Замучилась я с этой судьбой! Мы и пели, и разговаривали, но стоило мне закрыть рот, как «судьба» тут как тут, вертится на языке.
* * *
Сегодня, когда мы ехали учиться и я опять должна была встретиться с Лешкой, уже никаких сомнений у меня не оставалось: я, конечно, не знаю, что будет в этом году, чему суждено случиться, но чего не будет - я знала точно. Я вообще не стану разговаривать с Никоновым. Только по школьным, классным делам. Все же неестественно вообще-то не разговаривать. А если он собирается по-прежнему «бегать» за мной, то по-прежнему придется ему бегать на большом от меня расстоянии. Эх, хорошо, когда все твердо решишь! Просто прекрасно!
И вообще жизнь была прекрасна и делалась прекрасней с каждым днем. Потому что под этим теплым сентябрьским небом почти уж и не оставалось земли, о которой наш военрук говорил чужими какими-то словами - «временно оккупированная территория». Вся наша земля снова собралась вместе! Мне казалось, именно поэтому небо исходило каким-то особенным светом - не жестким, слепящим, а добрым, утешающим. (Так мама смотрит, вглядывается в мое лицо, когда я возвращаюсь в субботу домой из Пеньков.)
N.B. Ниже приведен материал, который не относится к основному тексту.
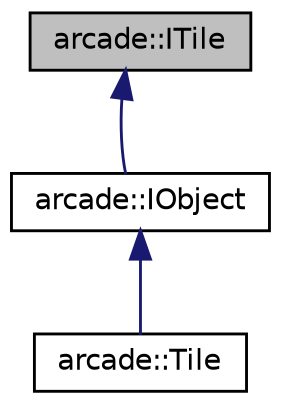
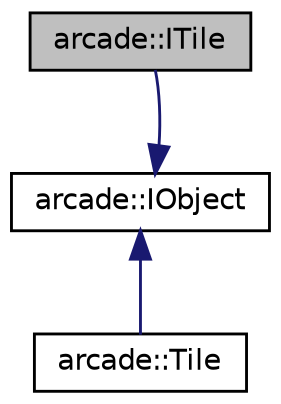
  digraph {
    node [color=black fillcolor=white fontname=Helvetica fontsize=10 shape=record style=filled]
    edge [color=midnightblue dir=back fontname=Helvetica fontsize=10 labelfontname=Helvetica labelfontsize=10 style=solid]
    n1 [fillcolor=grey75 fontcolor=black height=0.2 label="arcade::ITile" width=0.4]
    n2 [height=0.2 label="arcade::Tile" width=0.4]
    n3 [height=0.2 label="arcade::IObject" width=0.4]
-   n1 -> n3
+   n3 -> n1
    n3 -> n2
  }
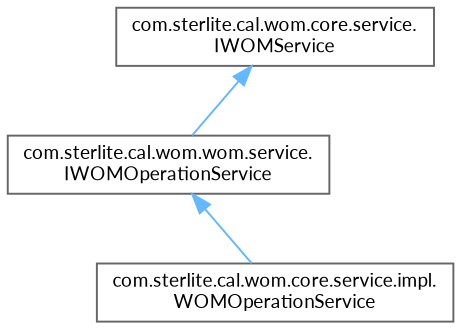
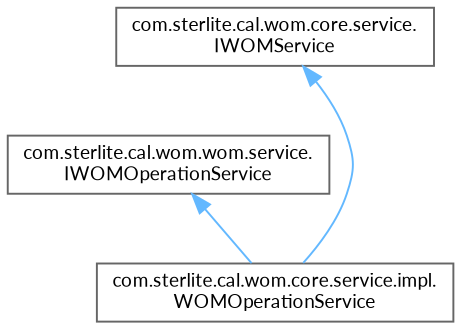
  digraph {
    fontname=Lato
    rankdir=TB
    node [color=grey40 fillcolor=white fontname=Lato fontsize=10 shape=box style=filled]
    edge [color=steelblue1 dir=back fontname=Lato fontsize=10 labelfontname=Helvetica labelfontsize=10 style=solid]
    n1 [height=0.2 label="com.sterlite.cal.wom.wom.service.\lIWOMOperationService" width=0.4]
    n2 [height=0.2 label="com.sterlite.cal.wom.core.service.impl.\lWOMOperationService" width=0.4]
    n3 [height=0.2 label="com.sterlite.cal.wom.core.service.\lIWOMService" width=0.4]
    n1 -> n2
-   n3 -> n1
+   n3 -> n2
  }
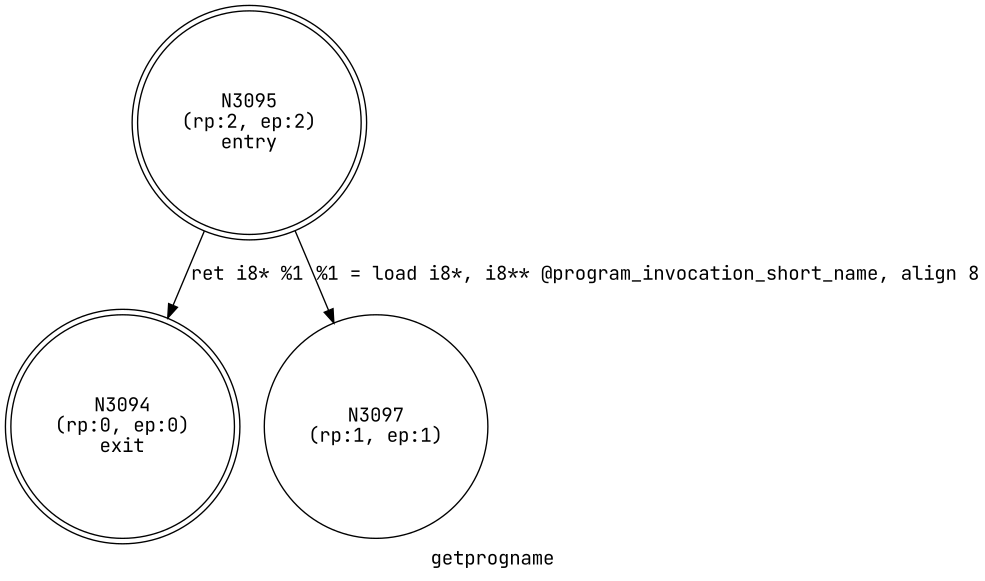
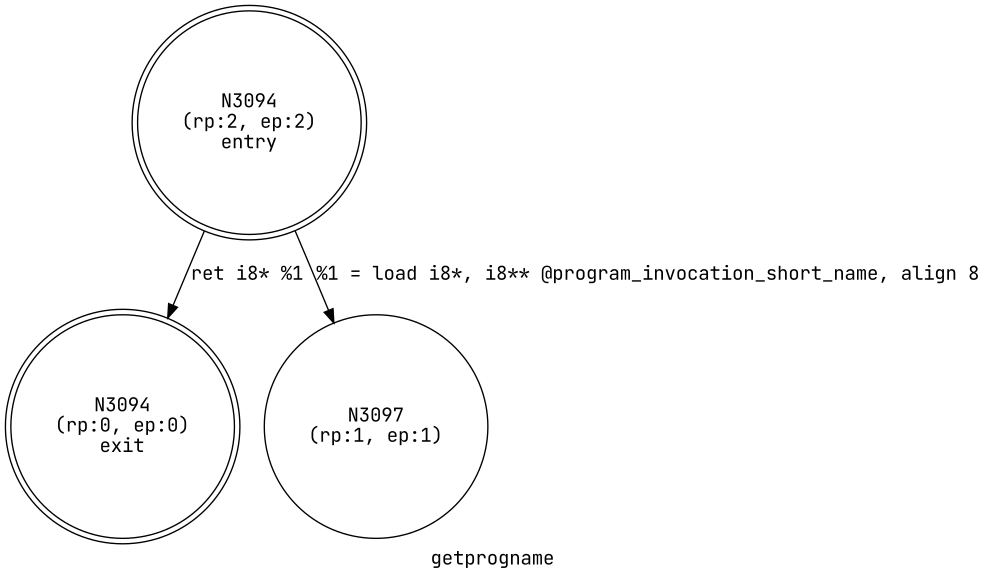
  digraph {
    fontname="JetBrains Mono"
    label=getprogname
    node [fontname="JetBrains Mono" shape=doublecircle]
    edge [fontname="JetBrains Mono"]
    n1 [label="N3094\n(rp:0, ep:0)\nexit"]
-   n2 [label="N3095\n(rp:2, ep:2)\nentry"]
+   n2 [label="N3094\n(rp:2, ep:2)\nentry"]
    n3 [label="N3097\n(rp:1, ep:1)" shape=circle]
    n2 -> n1 [label="ret i8* %1"]
    n2 -> n3 [label="%1 = load i8*, i8** @program_invocation_short_name, align 8"]
  }
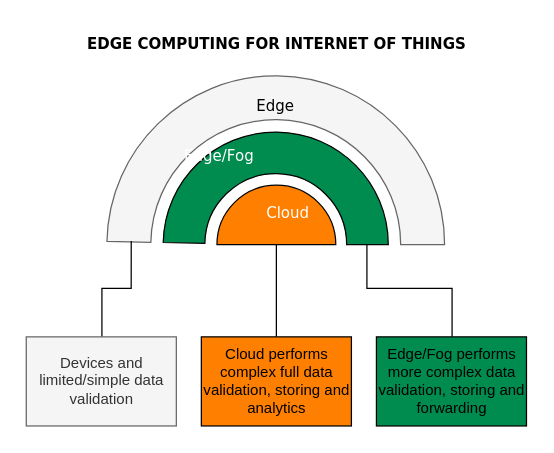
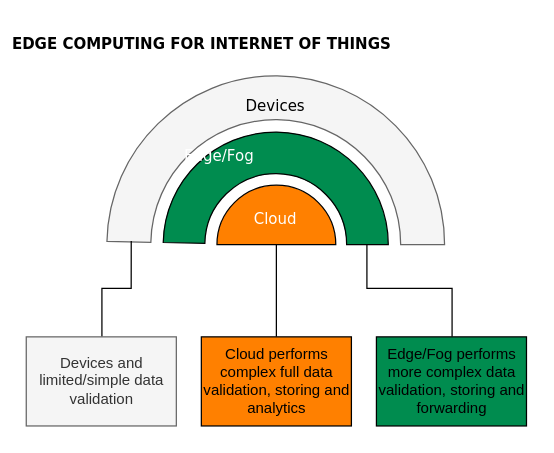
  <mxCell id="0" />
  <mxCell id="1" parent="0" />
  <mxCell id="2" value="" style="verticalLabelPosition=bottom;verticalAlign=top;html=1;shape=mxgraph.basic.partConcEllipse;startAngle=0.753;endAngle=0.25;arcWidth=0.26;fillColor=#f5f5f5;fontColor=#333333;strokeColor=#666666;" vertex="1" parent="1"><mxGeometry x="85" y="60" width="270" height="270" as="geometry" /></mxCell>
  <mxCell id="3" value="" style="verticalLabelPosition=bottom;verticalAlign=top;html=1;shape=mxgraph.basic.partConcEllipse;startAngle=0.753;endAngle=0.25;arcWidth=0.37;fillColor=#008C4F;" vertex="1" parent="1"><mxGeometry x="130" y="105" width="180" height="180" as="geometry" /></mxCell>
  <mxCell id="4" value="" style="edgeStyle=orthogonalEdgeStyle;rounded=0;orthogonalLoop=1;jettySize=auto;html=1;fontFamily=Dejavu Sans;fontColor=#FFFFFF;endArrow=none;endFill=0;" edge="1" parent="1" source="5" target="9"><mxGeometry relative="1" as="geometry" /></mxCell>
  <mxCell id="5" value="" style="verticalLabelPosition=bottom;verticalAlign=top;html=1;shape=mxgraph.basic.half_circle;rotation=-180;fillColor=#FF8000;" vertex="1" parent="1"><mxGeometry x="173" y="147.5" width="95" height="47.5" as="geometry" /></mxCell>
- <mxCell id="6" value="Edge" style="text;html=1;strokeColor=none;fillColor=none;align=center;verticalAlign=middle;whiteSpace=wrap;rounded=0;fontFamily=Dejavu Sans;" vertex="1" parent="1"><mxGeometry x="190" y="70" width="60" height="30" as="geometry" /></mxCell>
+ <mxCell id="6" value="Devices" style="text;html=1;strokeColor=none;fillColor=none;align=center;verticalAlign=middle;whiteSpace=wrap;rounded=0;fontFamily=Dejavu Sans;" vertex="1" parent="1"><mxGeometry x="190" y="70" width="60" height="30" as="geometry" /></mxCell>
  <mxCell id="7" value="Edge/Fog" style="text;html=1;strokeColor=none;fillColor=none;align=center;verticalAlign=middle;whiteSpace=wrap;rounded=0;fontFamily=Dejavu Sans;fontColor=#FFFFFF;" vertex="1" parent="1"><mxGeometry x="145" y="110" width="60" height="30" as="geometry" /></mxCell>
- <mxCell id="8" value="Cloud" style="text;html=1;strokeColor=none;fillColor=none;align=center;verticalAlign=middle;whiteSpace=wrap;rounded=0;fontFamily=Dejavu Sans;fontColor=#FFFFFF;" vertex="1" parent="1"><mxGeometry x="200" y="155" width="60" height="30" as="geometry" /></mxCell>
+ <mxCell id="8" value="Cloud" style="text;html=1;strokeColor=none;fillColor=none;align=center;verticalAlign=middle;whiteSpace=wrap;rounded=0;fontFamily=Dejavu Sans;fontColor=#FFFFFF;" vertex="1" parent="1"><mxGeometry x="190" y="160" width="60" height="30" as="geometry" /></mxCell>
  <mxCell id="9" value="Cloud performs complex full data validation, storing and analytics" style="whiteSpace=wrap;html=1;verticalAlign=middle;fillColor=#FF8000;" vertex="1" parent="1"><mxGeometry x="160.5" y="268.75" width="120" height="71.25" as="geometry" /></mxCell>
  <mxCell id="10" value="" style="edgeStyle=orthogonalEdgeStyle;rounded=0;orthogonalLoop=1;jettySize=auto;html=1;fontFamily=Dejavu Sans;fontColor=#FFFFFF;endArrow=none;endFill=0;exitX=0.072;exitY=0.489;exitDx=0;exitDy=0;exitPerimeter=0;" edge="1" parent="1" target="11" source="2"><mxGeometry relative="1" as="geometry"><mxPoint x="80.5" y="195" as="sourcePoint" /><Array as="points"><mxPoint x="104" y="230" /><mxPoint x="81" y="230" /></Array></mxGeometry></mxCell>
  <mxCell id="11" value="Devices and limited/simple data validation" style="whiteSpace=wrap;html=1;verticalAlign=middle;fillColor=#f5f5f5;fontColor=#333333;strokeColor=#666666;" vertex="1" parent="1"><mxGeometry x="20.5" y="268.75" width="120" height="71.25" as="geometry" /></mxCell>
  <mxCell id="12" value="" style="edgeStyle=orthogonalEdgeStyle;rounded=0;orthogonalLoop=1;jettySize=auto;html=1;fontFamily=Dejavu Sans;fontColor=#FFFFFF;endArrow=none;endFill=0;exitX=0.905;exitY=0.497;exitDx=0;exitDy=0;exitPerimeter=0;" edge="1" parent="1" target="13" source="3"><mxGeometry relative="1" as="geometry"><mxPoint x="360.5" y="195" as="sourcePoint" /><Array as="points"><mxPoint x="293" y="230" /><mxPoint x="361" y="230" /></Array></mxGeometry></mxCell>
  <mxCell id="13" value="Edge/Fog performs more complex data validation, storing and forwarding" style="whiteSpace=wrap;html=1;verticalAlign=middle;fillColor=#008C4F;" vertex="1" parent="1"><mxGeometry x="300.5" y="268.75" width="120" height="71.25" as="geometry" /></mxCell>
- <mxCell id="14" value="EDGE COMPUTING FOR INTERNET OF THINGS" style="text;html=1;strokeColor=none;fillColor=none;align=center;verticalAlign=middle;whiteSpace=wrap;rounded=0;fontFamily=Dejavu Sans;fontColor=#000000;fontStyle=1" vertex="1" parent="1"><mxGeometry x="65.5" y="20" width="310" height="30" as="geometry" /></mxCell>
+ <mxCell id="14" value="EDGE COMPUTING FOR INTERNET OF THINGS" style="text;html=1;strokeColor=none;fillColor=none;align=center;verticalAlign=middle;whiteSpace=wrap;rounded=0;fontFamily=Dejavu Sans;fontColor=#000000;fontStyle=1" vertex="1" parent="1"><mxGeometry x="5.5" y="20" width="310" height="30" as="geometry" /></mxCell>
В теплой глубине неба редеющие уже макушки берез таяли, испарялись. И глаза ненасытимо вбирали, впитывали ток красоты, который начинался как раз здесь, на этой неуловимой границе зыбкой древесной кроны и сияющей голубизны.
Теплыми, живыми были и убранные поля. Эти цветки цикория. Точно такого цвета, что и осеннее небо. Можно себе представить, что это лазурь неба превращается на поле в цветы цикория. А сами цветы пристально вглядываются в небо - они видят в нем свою родину. И снова хотят попасть туда, снова стать не отдельными цветками, а слитной безбрежной лазурью. Поэтому-то, думала я, такие грустные эти цветки, и потому они - нежные - кажутся совсем чужими, случайными на своих грубых, палкообразных стеблях.
* * *
В школе Мелентий Фомич произнес такую речь! Сказал: по всему видно, что нам нынче выпала честь начинать ученье в году, который останется в веках самой светлой вехой.
- Светочем! - добавил торжественно директор и поднял вверх указательный палец. Он помолчал торжественно и добавил по-свойски, будничным голосом: - Потому что, наверное, все-таки скоро наши войдут в Берлин. И тогда - безоговорочная капитуляция! - снова возвысился его голос.
Вот уж мы покричали «Ура!». Все кричали и кричали, как будто уже произошла безоговорочная капитуляция фашистов!
Учителя наши стали переглядываться, ну а мы все больше возбуждались от собственного крика. И тогда Силантий Михайлович, военрук, рявкнул своим военным голосом:
- Отставить!
Мы постепенно замолкли, видя, что учителя нахмурились. И тогда военрук, улыбнувшись как-то косо, сказал:
- Вы, ребята, того… извините, что прервал ваше веселье. Мы понимаем. Но… того… не сглазить бы лишним криком, еще не кончилась война. Будем считать, что вы кричали «ура» в честь новых занятий. Ведь… того… еще воюем. Еще есть и будут жертвы на войне…
Мне стало стыдно до слез. Вот тебе и военрук, над которым мы, бывало, и подсмеиваемся между собой: «Силантий, Силантий, я в городе была!» - «Бу-бу-бу! Была так была!»